# REQUIRED WORK:
Go through the material and copy each line in which the word "class" shows up.

# SOURCE INFORMATION:
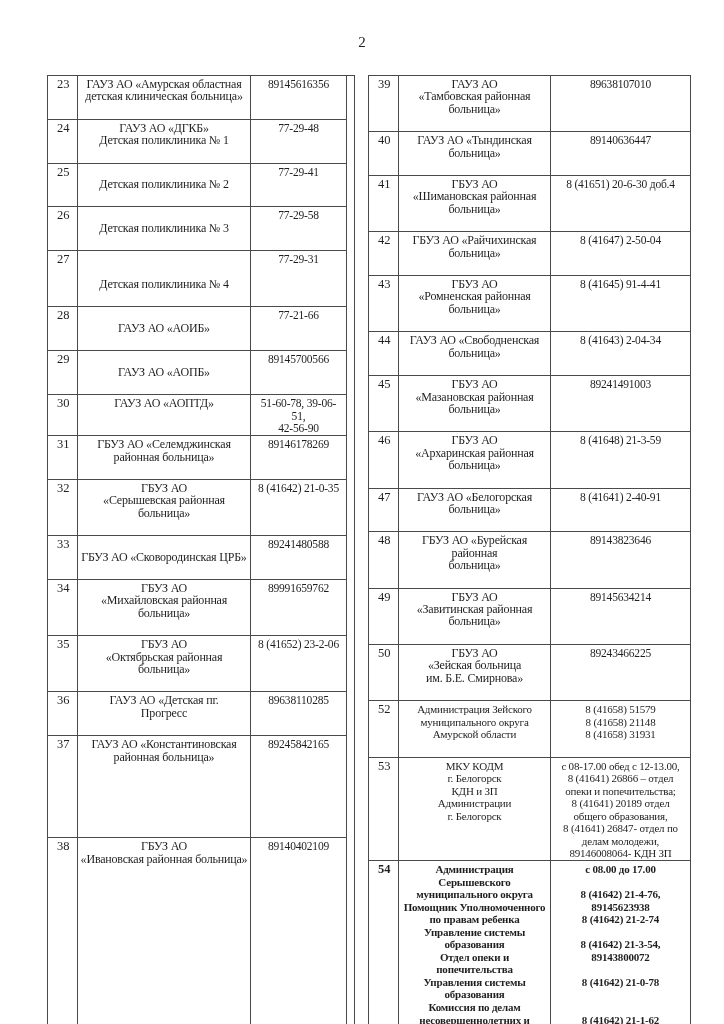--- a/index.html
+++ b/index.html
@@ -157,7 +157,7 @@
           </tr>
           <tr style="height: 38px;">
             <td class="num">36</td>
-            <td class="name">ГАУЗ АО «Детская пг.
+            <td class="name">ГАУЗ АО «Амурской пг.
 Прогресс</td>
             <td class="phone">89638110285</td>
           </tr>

# RESPONSE FOR THIS EXERCISE:
             <td class="num">36</td>
-            <td class="name">ГАУЗ АО «Детская пг.
+            <td class="name">ГАУЗ АО «Амурской пг.
             <td class="phone">89638110285</td>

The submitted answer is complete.